Google this week launched an enterprise edition of its managed Google Kubernetes Engine (GKE) service through which it will manage fleets of clusters in addition to applying customer configurations and policy guardrails.
GKE Enterprise was announced at the Google Cloud Next 2023 conference. In addition to making it easier to isolate workloads, GKE Enterprise makes available security services, including workload vulnerability insights, governance and policy controls and a managed service mesh based on open source Istio software that Google initially co-developed.
GKE Enterprise has been integrated with Google Distributed Cloud, an integrated platform based on software and hardware from Google that enables IT teams to deploy applications distributed across public clouds and on-premises IT environments.
Finally, Google announced that GKE Enterprise also now supports Cloud TPU v5e instances to make it simpler to deploy complex artificial intelligence (AI) models on Kubernetes clusters. Google has been making a case for adopting its TPU ASIC to run neural networks to train generative AI applications.
Google and NVIDIA this week also announced the general availability of its latest A3 instances, powered by NVIDIA H100 Tensor Core graphical processor units. (GPUs).
Thomas Kurian, CEO for Google Cloud, told conference attendees that Google is already making extensive use of NVIDIA GPUs to train the foundational models that drive its generative AI models.
NVIDIA CEO Jensen Huang added that generative AI is revolutionizing every layer of the computing stack. The two companies are working together to reengineer cloud infrastructure to optimize it for generative AI models, he added.
It’s not clear whether cloud-native computing platforms such as Kubernetes are at the core of building and deploying AI models. At the very least, almost every cloud-native application will need to invoke multiple AI models via application programming interfaces (APIs). Inevitably, that will introduce some orchestration challenges that platforms such as Kubernetes are meant to address.

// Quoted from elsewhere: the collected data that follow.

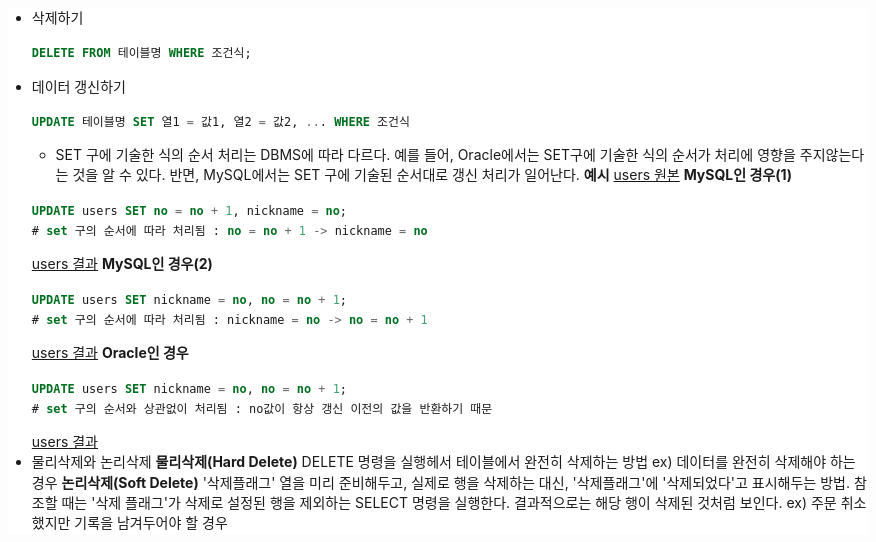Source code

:   - 삭제하기
    ```sql
    DELETE FROM 테이블명 WHERE 조건식;
    ```
  - 데이터 갱신하기
    ```sql
    UPDATE 테이블명 SET 열1 = 값1, 열2 = 값2, ... WHERE 조건식
    ```
    - SET 구에 기술한 식의 순서 처리는 DBMS에 따라 다르다. 예를 들어, Oracle에서는 SET구에 기술한 식의 순서가 처리에 영향을 주지않는다는 것을 알 수 있다. 반면, MySQL에서는 SET 구에 기술된 순서대로 갱신 처리가 일어난다.
      **예시**
      [users 원본](SQL%20%E1%84%86%E1%85%AE%E1%86%AB%E1%84%87%E1%85%A5%E1%86%B8%20%E1%84%8C%E1%85%A5%E1%86%BC%E1%84%85%E1%85%B5%20e5bc6a40ddd24b0eb8eba03e4b70a49c/users%20%E1%84%8B%E1%85%AF%E1%86%AB%E1%84%87%E1%85%A9%E1%86%AB%2005247630b88043d29e2874294b76a528.csv)
      **MySQL인 경우(1)**
    ```sql
    UPDATE users SET no = no + 1, nickname = no;
    # set 구의 순서에 따라 처리됨 : no = no + 1 -> nickname = no
    ```
    [users 결과](SQL%20%E1%84%86%E1%85%AE%E1%86%AB%E1%84%87%E1%85%A5%E1%86%B8%20%E1%84%8C%E1%85%A5%E1%86%BC%E1%84%85%E1%85%B5%20e5bc6a40ddd24b0eb8eba03e4b70a49c/users%20%E1%84%80%E1%85%A7%E1%86%AF%E1%84%80%E1%85%AA%205175c4a83456495b8d72a653d6bbfdd6.csv)
    **MySQL인 경우(2)**
    ```sql
    UPDATE users SET nickname = no, no = no + 1;
    # set 구의 순서에 따라 처리됨 : nickname = no -> no = no + 1
    ```
    [users 결과](SQL%20%E1%84%86%E1%85%AE%E1%86%AB%E1%84%87%E1%85%A5%E1%86%B8%20%E1%84%8C%E1%85%A5%E1%86%BC%E1%84%85%E1%85%B5%20e5bc6a40ddd24b0eb8eba03e4b70a49c/users%20%E1%84%80%E1%85%A7%E1%86%AF%E1%84%80%E1%85%AA%20329ce86d2722454c8f747b2227d197d4.csv)
    **Oracle인 경우**
    ```sql
    UPDATE users SET nickname = no, no = no + 1;
    # set 구의 순서와 상관없이 처리됨 : no값이 항상 갱신 이전의 값을 반환하기 때문
    ```
    [users 결과](SQL%20%E1%84%86%E1%85%AE%E1%86%AB%E1%84%87%E1%85%A5%E1%86%B8%20%E1%84%8C%E1%85%A5%E1%86%BC%E1%84%85%E1%85%B5%20e5bc6a40ddd24b0eb8eba03e4b70a49c/users%20%E1%84%80%E1%85%A7%E1%86%AF%E1%84%80%E1%85%AA%20a62fd92c2fb24b1191b1b75dcb332b80.csv)
  - 물리삭제와 논리삭제
    **물리삭제(Hard Delete)**
    DELETE 명령을 실행헤서 테이블에서 완전히 삭제하는 방법
    ex) 데이터를 완전히 삭제해야 하는 경우
    **논리삭제(Soft Delete)**
    '삭제플래그' 열을 미리 준비해두고, 실제로 행을 삭제하는 대신, '삭제플래그'에 '삭제되었다'고 표시해두는 방법. 참조할 때는 '삭제 플래그'가 삭제로 설정된 행을 제외하는 SELECT 명령을 실행한다. 결과적으로는 해당 행이 삭제된 것처럼 보인다.
    ex) 주문 취소했지만 기록을 남겨두어야 할 경우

In the meantime, each organization will need to decide whether they prefer to manage Kubernetes clusters themselves or rely on a managed service that enables them to devote more resources to the development of applications and AI models. The tradeoff, historically, has been the limitations that managed services have imposed on DevOps workflows that tend to be fairly unique within each organization.
Of course, in the case of Kubernetes, the expertise required to manage these platforms is still hard to find and retain. As AI advances continue, it’s only a matter of time before more infrastructure management tasks are automated. It remains to be seen how quickly internal IT teams will benefit from the advances compared to a managed service provider that also happens to build and host the large language models (LLMs) used to create AI models.
Regardless of the outcome, it’s clear that many of the tasks that once made Kubernetes clusters challenging to manage are being automated due to higher levels of abstraction.